# SET TASK
Retype the lines of the entries below word for word, omitting the pictures.
------ RAW RECORDS ------
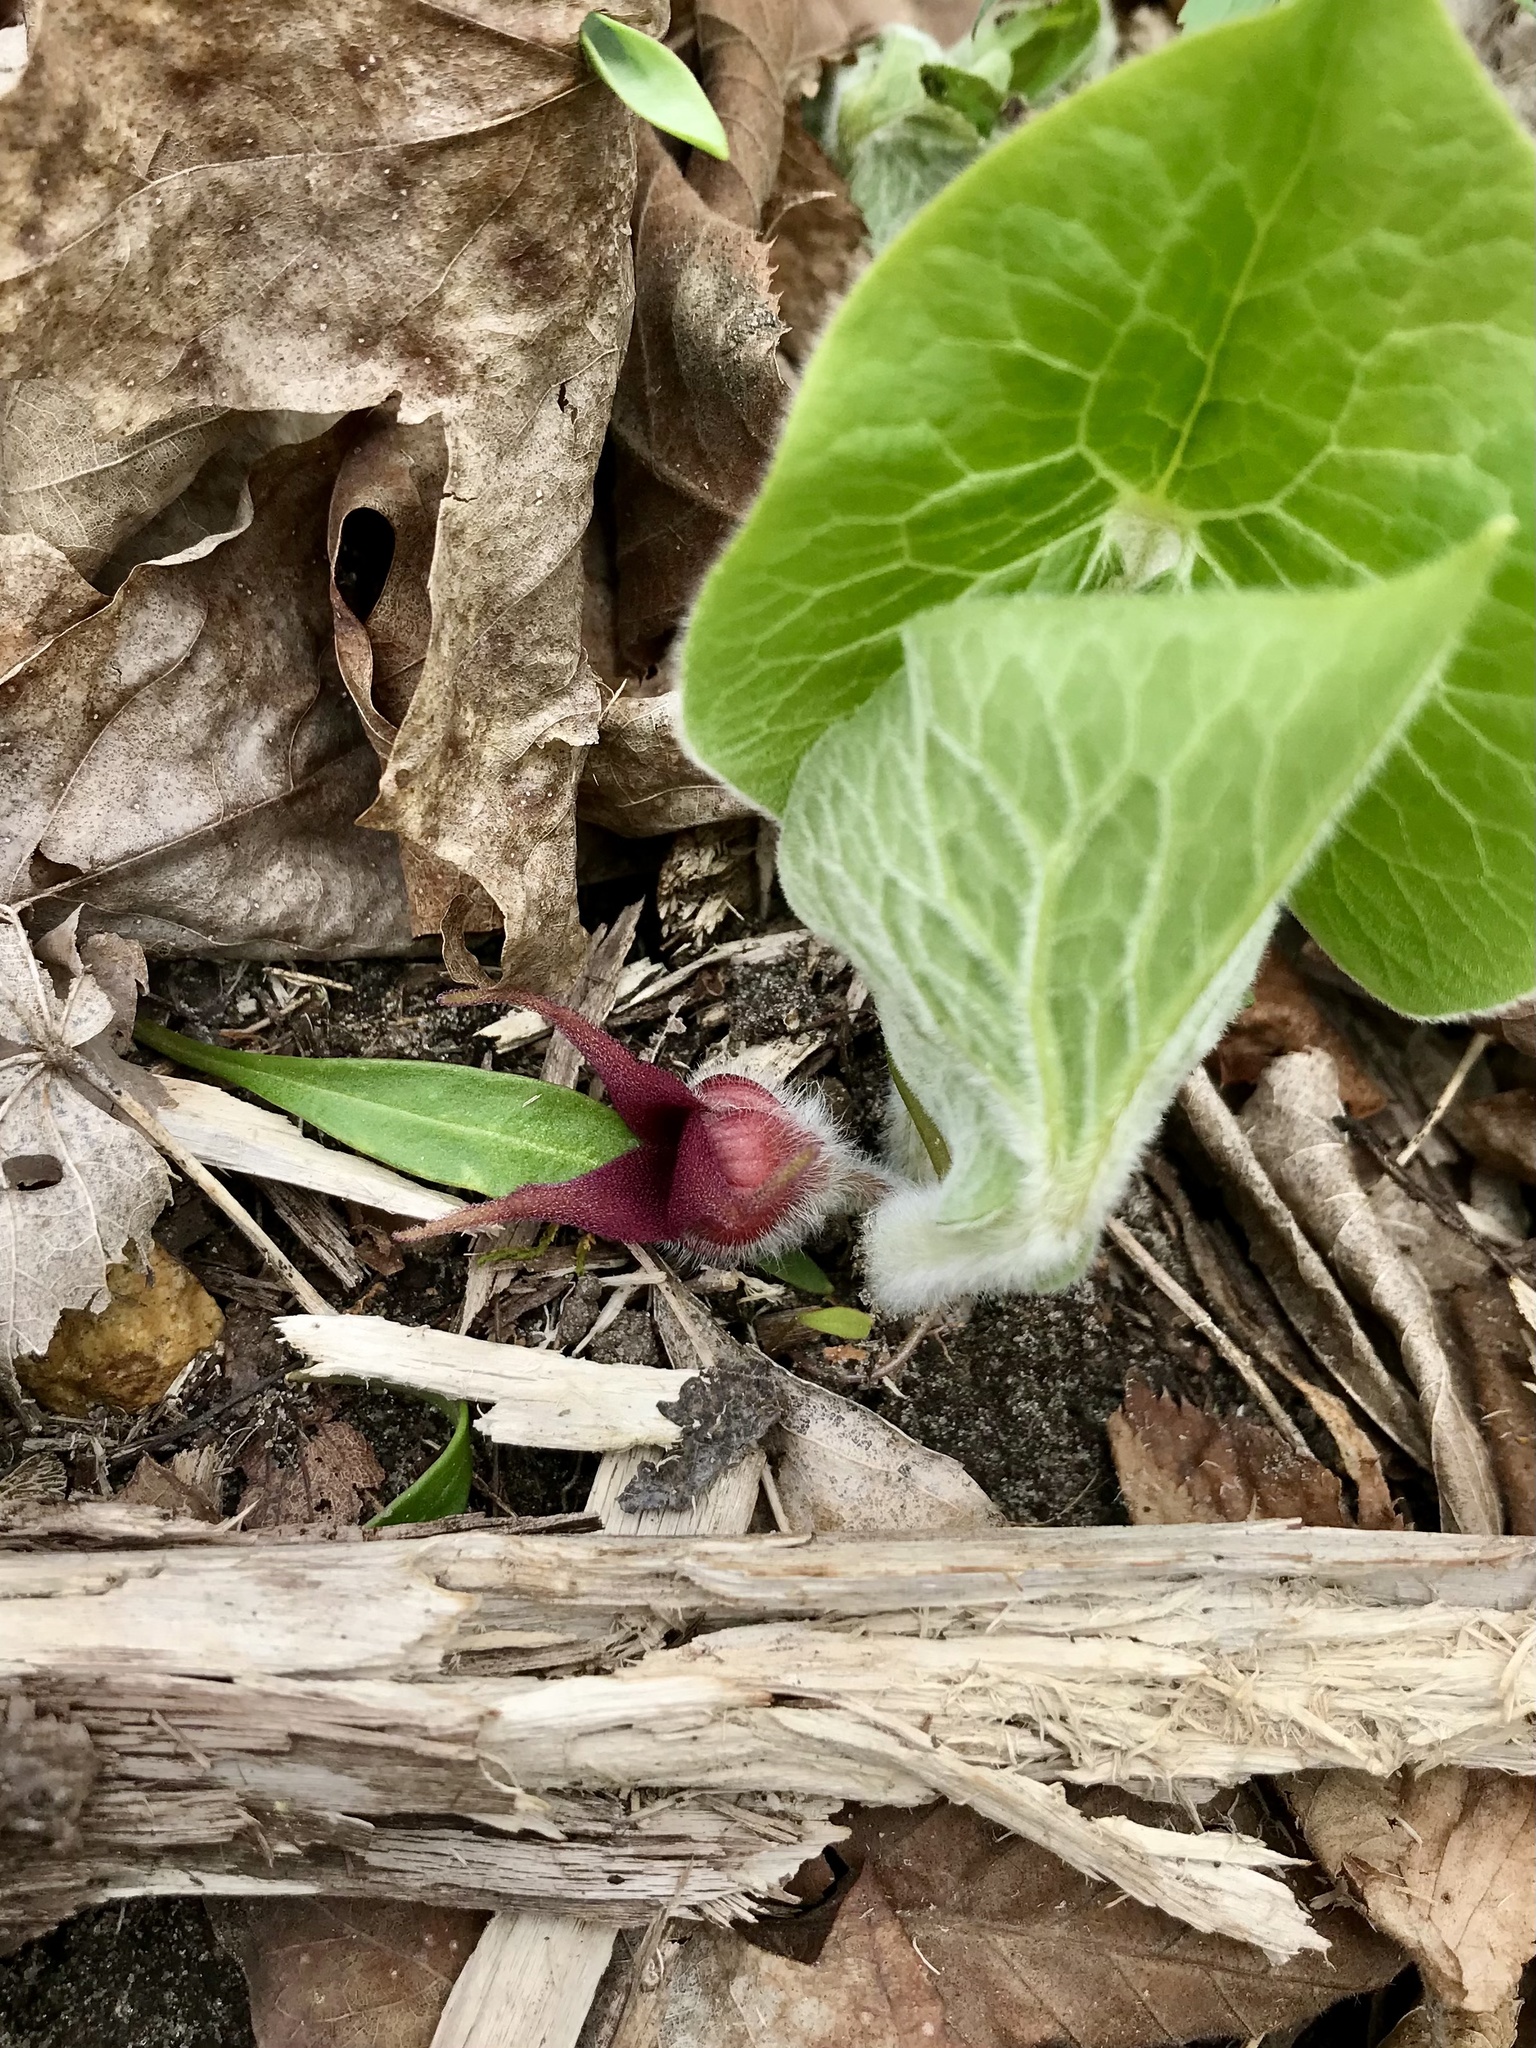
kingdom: Plantae
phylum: Tracheophyta
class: Magnoliopsida
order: Piperales
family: Aristolochiaceae
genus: Asarum
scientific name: Asarum canadense
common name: Wild ginger
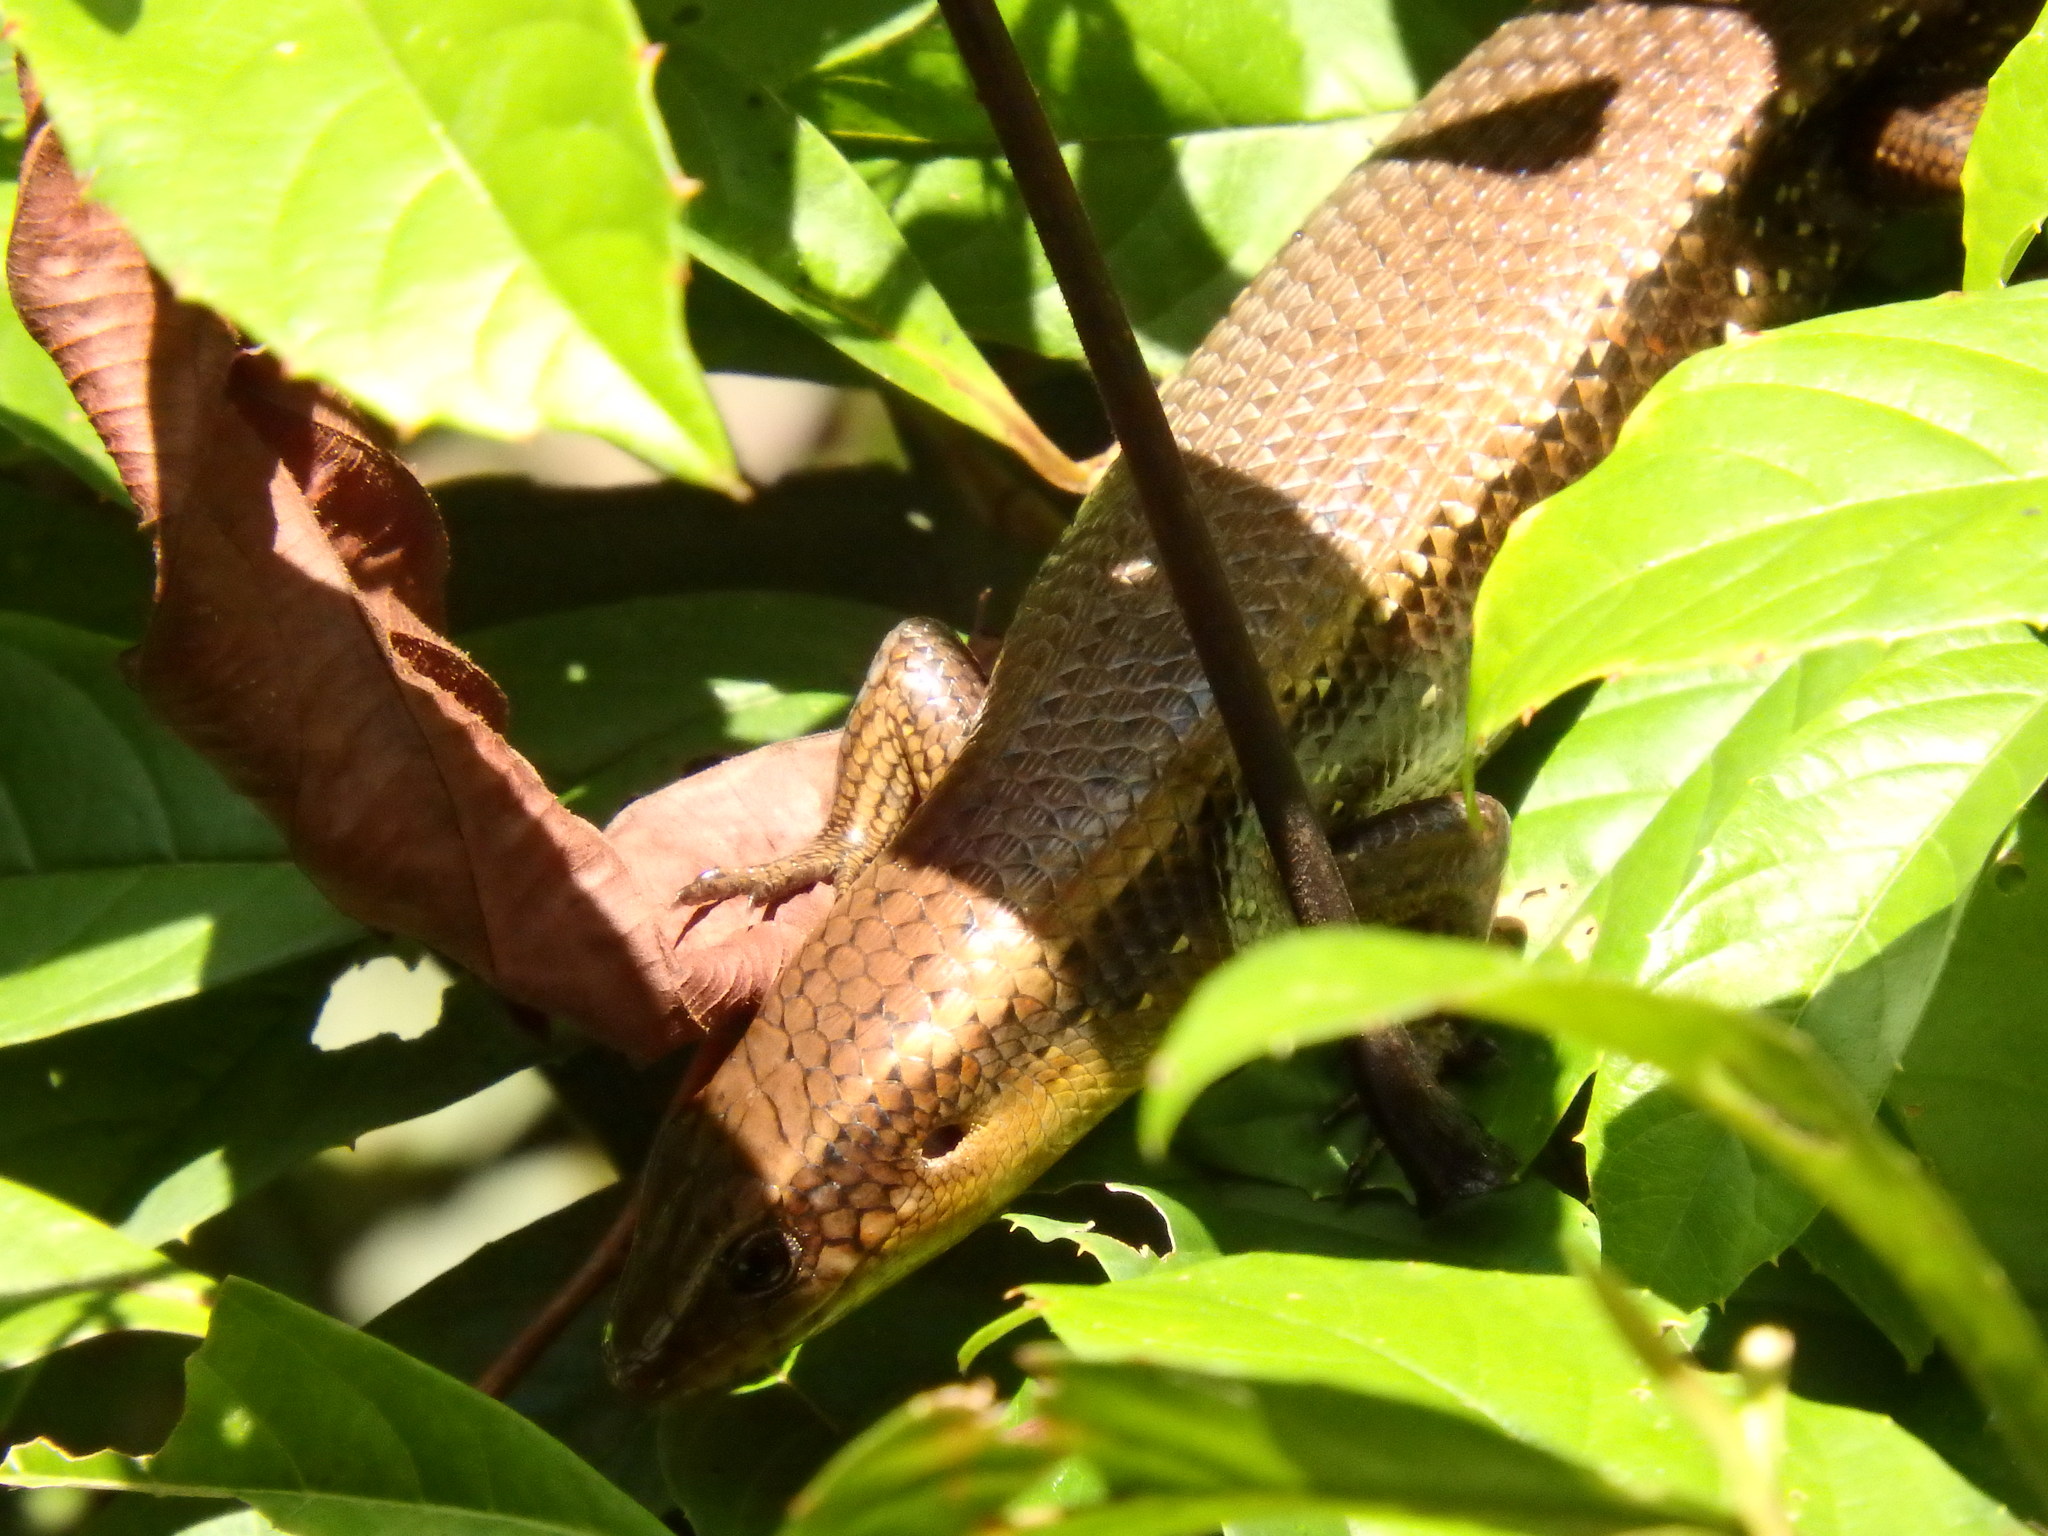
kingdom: Animalia
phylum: Chordata
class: Squamata
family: Scincidae
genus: Eutropis
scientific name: Eutropis multifasciata
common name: Common mabuya
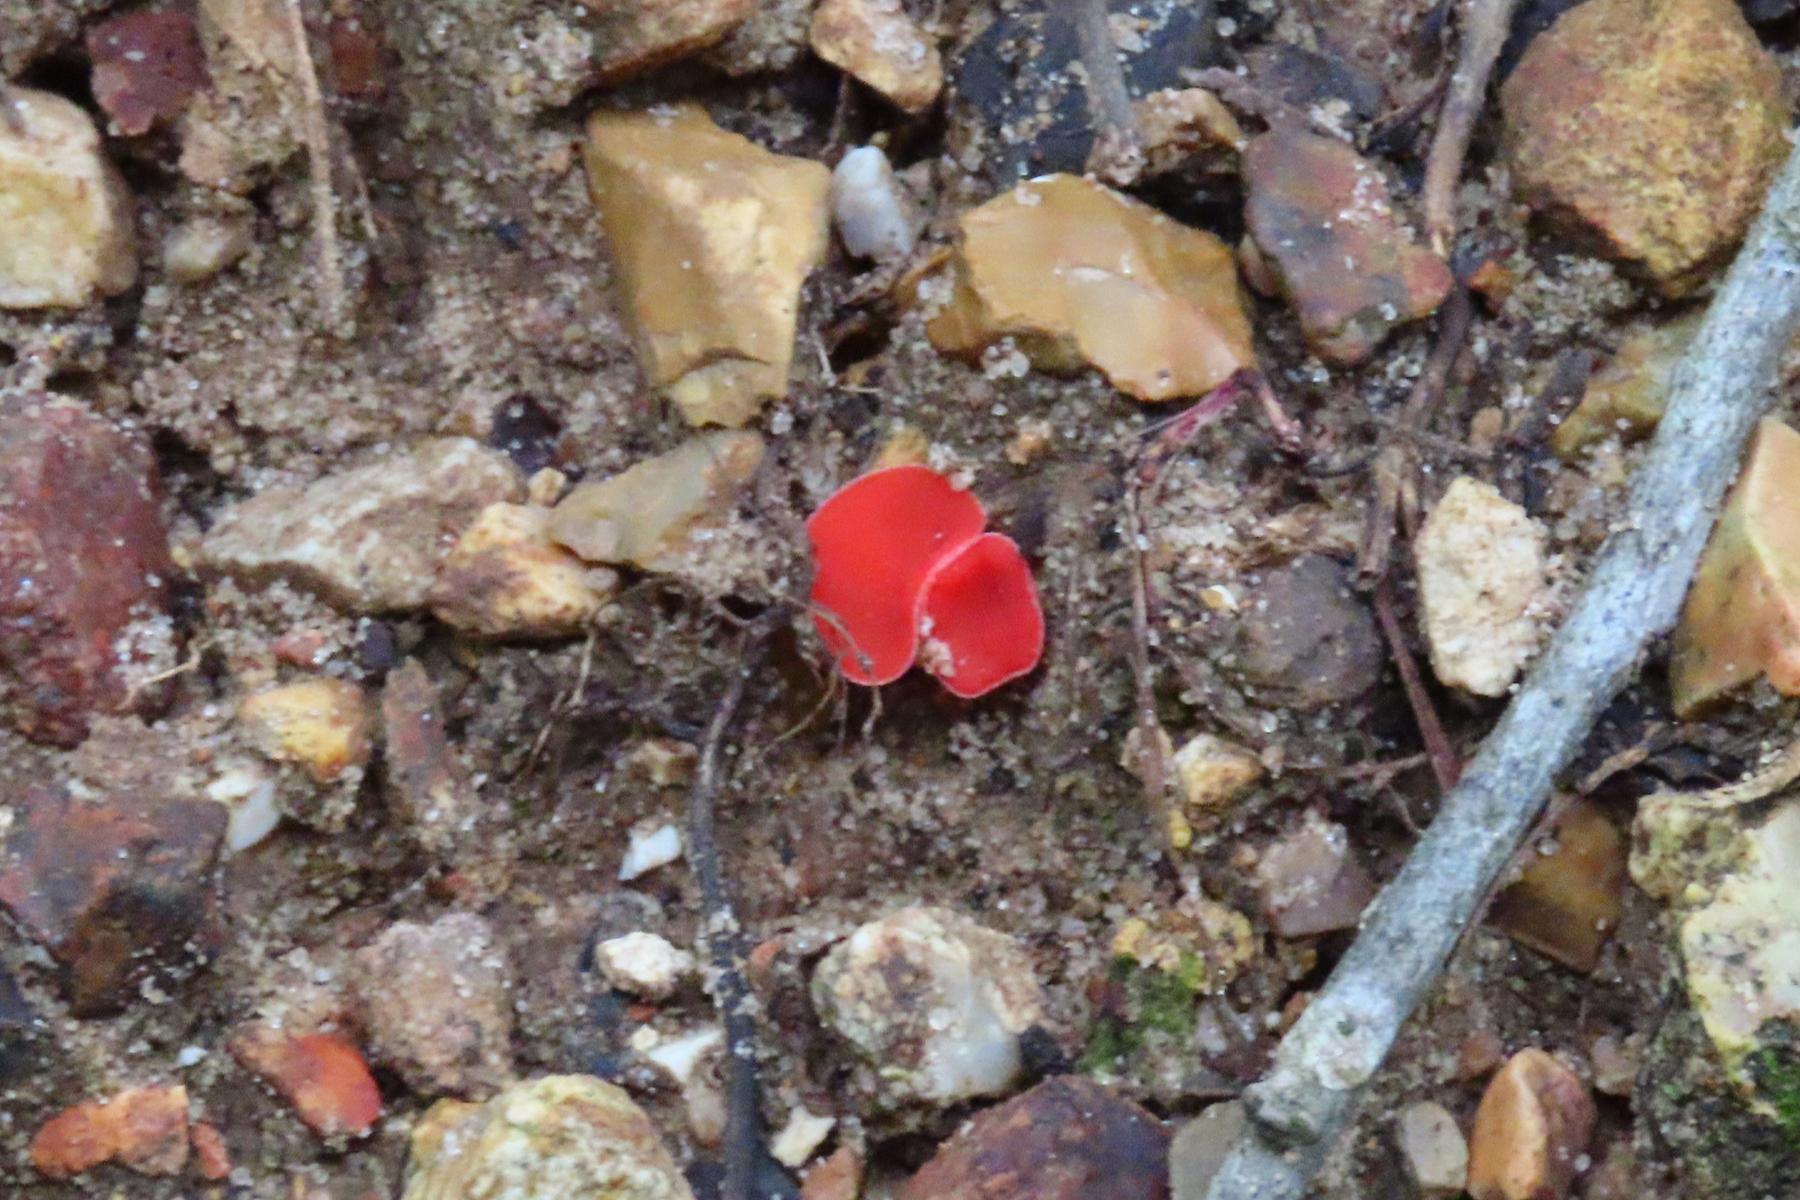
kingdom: Fungi
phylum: Ascomycota
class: Pezizomycetes
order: Pezizales
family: Sarcoscyphaceae
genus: Sarcoscypha
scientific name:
------
# RESULT OF THIS TASK
kingdom: Plantae
phylum: Tracheophyta
class: Magnoliopsida
order: Piperales
family: Aristolochiaceae
genus: Asarum
scientific name: Asarum canadense
common name: Wild ginger
kingdom: Animalia
phylum: Chordata
class: Squamata
family: Scincidae
genus: Eutropis
scientific name: Eutropis multifasciata
common name: Common mabuya
kingdom: Fungi
phylum: Ascomycota
class: Pezizomycetes
order: Pezizales
family: Sarcoscyphaceae
genus: Sarcoscypha
scientific name:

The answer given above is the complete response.